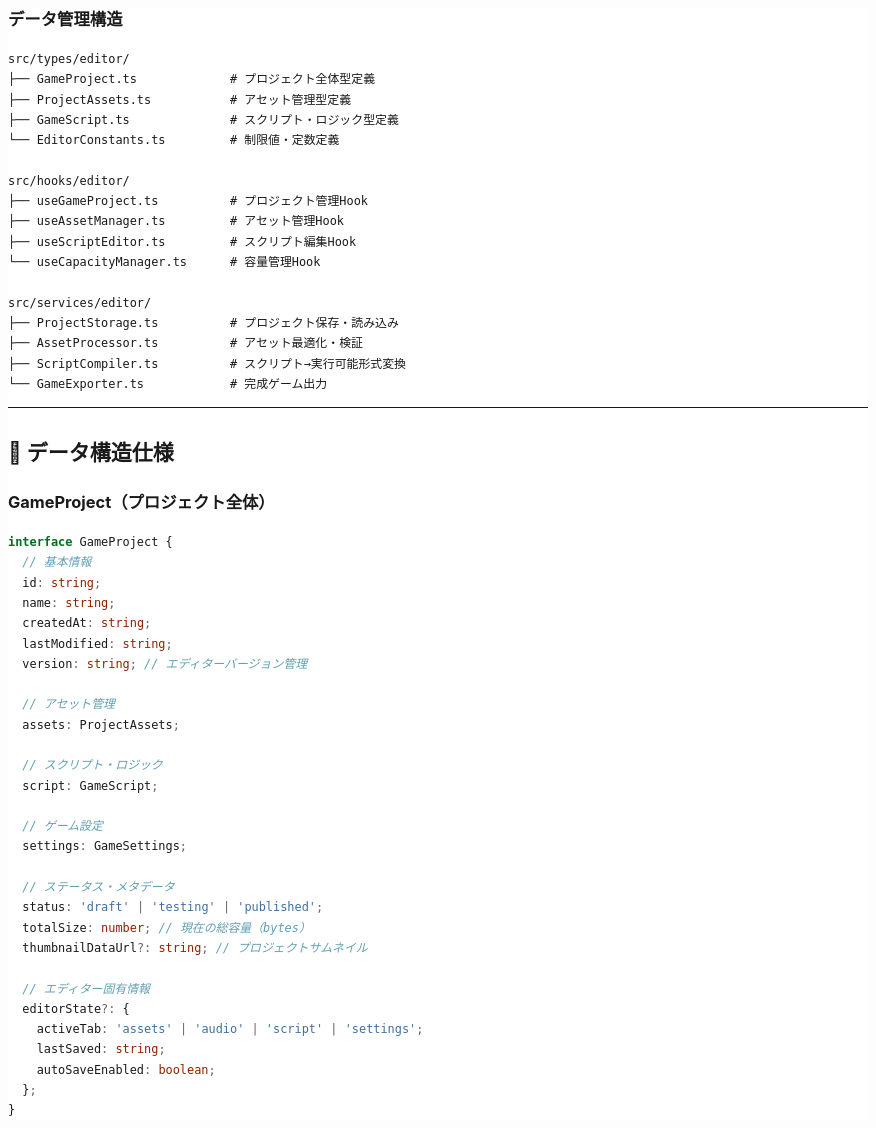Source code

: ### データ管理構造
```
src/types/editor/
├── GameProject.ts             # プロジェクト全体型定義
├── ProjectAssets.ts           # アセット管理型定義
├── GameScript.ts              # スクリプト・ロジック型定義
└── EditorConstants.ts         # 制限値・定数定義

src/hooks/editor/
├── useGameProject.ts          # プロジェクト管理Hook
├── useAssetManager.ts         # アセット管理Hook
├── useScriptEditor.ts         # スクリプト編集Hook
└── useCapacityManager.ts      # 容量管理Hook

src/services/editor/
├── ProjectStorage.ts          # プロジェクト保存・読み込み
├── AssetProcessor.ts          # アセット最適化・検証
├── ScriptCompiler.ts          # スクリプト→実行可能形式変換
└── GameExporter.ts            # 完成ゲーム出力
```

---

## 💾 データ構造仕様

### GameProject（プロジェクト全体）
```typescript
interface GameProject {
  // 基本情報
  id: string;
  name: string;
  createdAt: string;
  lastModified: string;
  version: string; // エディターバージョン管理
  
  // アセット管理
  assets: ProjectAssets;
  
  // スクリプト・ロジック
  script: GameScript;
  
  // ゲーム設定
  settings: GameSettings;
  
  // ステータス・メタデータ
  status: 'draft' | 'testing' | 'published';
  totalSize: number; // 現在の総容量（bytes）
  thumbnailDataUrl?: string; // プロジェクトサムネイル
  
  // エディター固有情報
  editorState?: {
    activeTab: 'assets' | 'audio' | 'script' | 'settings';
    lastSaved: string;
    autoSaveEnabled: boolean;
  };
}
```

▸ Task description
Exclude the pictures, then retype every record exactly.

▸ Solved exercise
Source code

: ### データ管理構造
```
src/types/editor/
├── GameProject.ts             # プロジェクト全体型定義
├── ProjectAssets.ts           # アセット管理型定義
├── GameScript.ts              # スクリプト・ロジック型定義
└── EditorConstants.ts         # 制限値・定数定義

src/hooks/editor/
├── useGameProject.ts          # プロジェクト管理Hook
├── useAssetManager.ts         # アセット管理Hook
├── useScriptEditor.ts         # スクリプト編集Hook
└── useCapacityManager.ts      # 容量管理Hook

src/services/editor/
├── ProjectStorage.ts          # プロジェクト保存・読み込み
├── AssetProcessor.ts          # アセット最適化・検証
├── ScriptCompiler.ts          # スクリプト→実行可能形式変換
└── GameExporter.ts            # 完成ゲーム出力
```

---

## 💾 データ構造仕様

### GameProject（プロジェクト全体）
```typescript
interface GameProject {
  // 基本情報
  id: string;
  name: string;
  createdAt: string;
  lastModified: string;
  version: string; // エディターバージョン管理
  
  // アセット管理
  assets: ProjectAssets;
  
  // スクリプト・ロジック
  script: GameScript;
  
  // ゲーム設定
  settings: GameSettings;
  
  // ステータス・メタデータ
  status: 'draft' | 'testing' | 'published';
  totalSize: number; // 現在の総容量（bytes）
  thumbnailDataUrl?: string; // プロジェクトサムネイル
  
  // エディター固有情報
  editorState?: {
    activeTab: 'assets' | 'audio' | 'script' | 'settings';
    lastSaved: string;
    autoSaveEnabled: boolean;
  };
}
```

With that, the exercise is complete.